Abstract

Rates of death from tuberculosis in the United States decreased from 194 per 100,000 persons in 1900 to 40 per 100,000 persons in 1945, in part because the epidemic of tuberculosis in the western world was running its course and in part because of public health initiatives and improved socioeconomic conditions. In 1945, 63,000 persons died of tuberculosis and 115,000 new cases of the disease emerged. Streptomycin and para-aminosalicylic acid had just been discovered; the discovery of isoniazid followed, in 1952. Sanitarium care, nonsurgical and surgical collapse therapy, and resectional surgery were in widespread use. By the middle of the 1950s, it was evident that bedrest did not add to the benefit produced by effective chemotherapy, and sanitariums began to close, a process that was completed by the 1970s. As mortality and morbidity due to tuberculosis rapidly decreased, the U.S. government decreased funding for tuberculosis and many states and cities downgraded their tuberculosis control programs. After 1984, the rate of new cases of tuberculosis, which had decreased to 9.4 per 100,000, began to increase and focal outbreaks of multidrug-resistant tuberculosis were reported. Noncompliance with drug therapy, homelessness, immigration to the United States from developing countries, and human immunodeficiency virus (HIV) infection were invoked as explanations.
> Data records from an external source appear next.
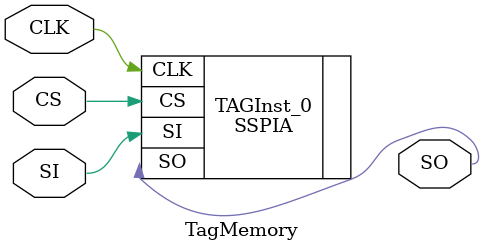
<source format=v>
/* Verilog netlist generated by SCUBA Diamond_2.0_Production (151) */
/* Module Version: 2.0 */
/* D:\lscc\diamond\2.0\ispfpga\bin\nt64\scuba.exe -w -n TagMemory -lang verilog -synth synplify -bus_exp 7 -bb -arch mg5a00 -type tag -depth 96 -e  */
/* Thu Aug 09 15:55:43 2012 */


`timescale 1 ns / 1 ps
module TagMemory (CLK, SI, CS, SO);
    input wire CLK;
    input wire SI;
    input wire CS;
    output wire SO;


    // synopsys translate_off
    defparam TAGInst_0.TAG_INITSIZE = 768 ;
    defparam TAGInst_0.TAG_INITVAL_0C = 320'h00000000000000000000000000000000000000000000000000000000000000000000000000000000 ;
    defparam TAGInst_0.TAG_INITVAL_0B = 320'h00000000000000000000000000000000000000000000000000000000000000000000000000000000 ;
    defparam TAGInst_0.TAG_INITVAL_0A = 320'h00000000000000000000000000000000000000000000000000000000000000000000000000000000 ;
    defparam TAGInst_0.TAG_INITVAL_09 = 320'h00000000000000000000000000000000000000000000000000000000000000000000000000000000 ;
    defparam TAGInst_0.TAG_INITVAL_08 = 320'h00000000000000000000000000000000000000000000000000000000000000000000000000000000 ;
    defparam TAGInst_0.TAG_INITVAL_07 = 320'h00000000000000000000000000000000000000000000000000000000000000000000000000000000 ;
    defparam TAGInst_0.TAG_INITVAL_06 = 320'h00000000000000000000000000000000000000000000000000000000000000000000000000000000 ;
    defparam TAGInst_0.TAG_INITVAL_05 = 320'h00000000000000000000000000000000000000000000000000000000000000000000000000000000 ;
    defparam TAGInst_0.TAG_INITVAL_04 = 320'h00000000000000000000000000000000000000000000000000000000000000000000000000000000 ;
    defparam TAGInst_0.TAG_INITVAL_03 = 320'h00000000000000000000000000000000000000000000000000000000000000000000000000000000 ;
    defparam TAGInst_0.TAG_INITVAL_02 = 320'h00000000000000000000000000000000000000000000000000000000000000000000000000000000 ;
    defparam TAGInst_0.TAG_INITVAL_01 = 320'h00000000000000000000000000000000000000000000000000000000000000000000000000000000 ;
    defparam TAGInst_0.TAG_INITVAL_00 = 320'h00000000000000000000000000000000000000000000000000000000000000000000000000000000 ;
    // synopsys translate_on
    SSPIA TAGInst_0 (.SI(SI), .CLK(CLK), .CS(CS), .SO(SO))
             /* synthesis TAG_INITSIZE="768" */
             /* synthesis TAG_INITIALIZATION="DISABLED" */
             /* synthesis TAG_INITVAL_0C="0x00000000000000000000000000000000000000000000000000000000000000000000000000000000" */
             /* synthesis TAG_INITVAL_0B="0x00000000000000000000000000000000000000000000000000000000000000000000000000000000" */
             /* synthesis TAG_INITVAL_0A="0x00000000000000000000000000000000000000000000000000000000000000000000000000000000" */
             /* synthesis TAG_INITVAL_09="0x00000000000000000000000000000000000000000000000000000000000000000000000000000000" */
             /* synthesis TAG_INITVAL_08="0x00000000000000000000000000000000000000000000000000000000000000000000000000000000" */
             /* synthesis TAG_INITVAL_07="0x00000000000000000000000000000000000000000000000000000000000000000000000000000000" */
             /* synthesis TAG_INITVAL_06="0x00000000000000000000000000000000000000000000000000000000000000000000000000000000" */
             /* synthesis TAG_INITVAL_05="0x00000000000000000000000000000000000000000000000000000000000000000000000000000000" */
             /* synthesis TAG_INITVAL_04="0x00000000000000000000000000000000000000000000000000000000000000000000000000000000" */
             /* synthesis TAG_INITVAL_03="0x00000000000000000000000000000000000000000000000000000000000000000000000000000000" */
             /* synthesis TAG_INITVAL_02="0x00000000000000000000000000000000000000000000000000000000000000000000000000000000" */
             /* synthesis TAG_INITVAL_01="0x00000000000000000000000000000000000000000000000000000000000000000000000000000000" */
             /* synthesis TAG_INITVAL_00="0x00000000000000000000000000000000000000000000000000000000000000000000000000000000" */;



    // exemplar begin
    // exemplar attribute TAGInst_0 TAG_INITSIZE 768
    // exemplar attribute TAGInst_0 TAG_INITIALIZATION DISABLED
    // exemplar attribute TAGInst_0 TAG_INITVAL_0C 0x00000000000000000000000000000000000000000000000000000000000000000000000000000000
    // exemplar attribute TAGInst_0 TAG_INITVAL_0B 0x00000000000000000000000000000000000000000000000000000000000000000000000000000000
    // exemplar attribute TAGInst_0 TAG_INITVAL_0A 0x00000000000000000000000000000000000000000000000000000000000000000000000000000000
    // exemplar attribute TAGInst_0 TAG_INITVAL_09 0x00000000000000000000000000000000000000000000000000000000000000000000000000000000
    // exemplar attribute TAGInst_0 TAG_INITVAL_08 0x00000000000000000000000000000000000000000000000000000000000000000000000000000000
    // exemplar attribute TAGInst_0 TAG_INITVAL_07 0x00000000000000000000000000000000000000000000000000000000000000000000000000000000
    // exemplar attribute TAGInst_0 TAG_INITVAL_06 0x00000000000000000000000000000000000000000000000000000000000000000000000000000000
    // exemplar attribute TAGInst_0 TAG_INITVAL_05 0x00000000000000000000000000000000000000000000000000000000000000000000000000000000
    // exemplar attribute TAGInst_0 TAG_INITVAL_04 0x00000000000000000000000000000000000000000000000000000000000000000000000000000000
    // exemplar attribute TAGInst_0 TAG_INITVAL_03 0x00000000000000000000000000000000000000000000000000000000000000000000000000000000
    // exemplar attribute TAGInst_0 TAG_INITVAL_02 0x00000000000000000000000000000000000000000000000000000000000000000000000000000000
    // exemplar attribute TAGInst_0 TAG_INITVAL_01 0x00000000000000000000000000000000000000000000000000000000000000000000000000000000
    // exemplar attribute TAGInst_0 TAG_INITVAL_00 0x00000000000000000000000000000000000000000000000000000000000000000000000000000000
    // exemplar end

endmodule

</source>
With the reinstitution of federal funding, improved case-finding and surveillance, and the practice of having patients receive therapy while under direct observation, the rate of new cases of tuberculosis decreased to 8.7 per 100,000 in 1995, the lowest rate since national surveillance was begun in 1953. However, at the end of the 20th century, the worldwide burden of tuberculosis, which is engrafted onto the pandemic of HIV infection, is enormous: an estimated 7.6 million new cases in developing countries and 400,000 new cases in industrial nations.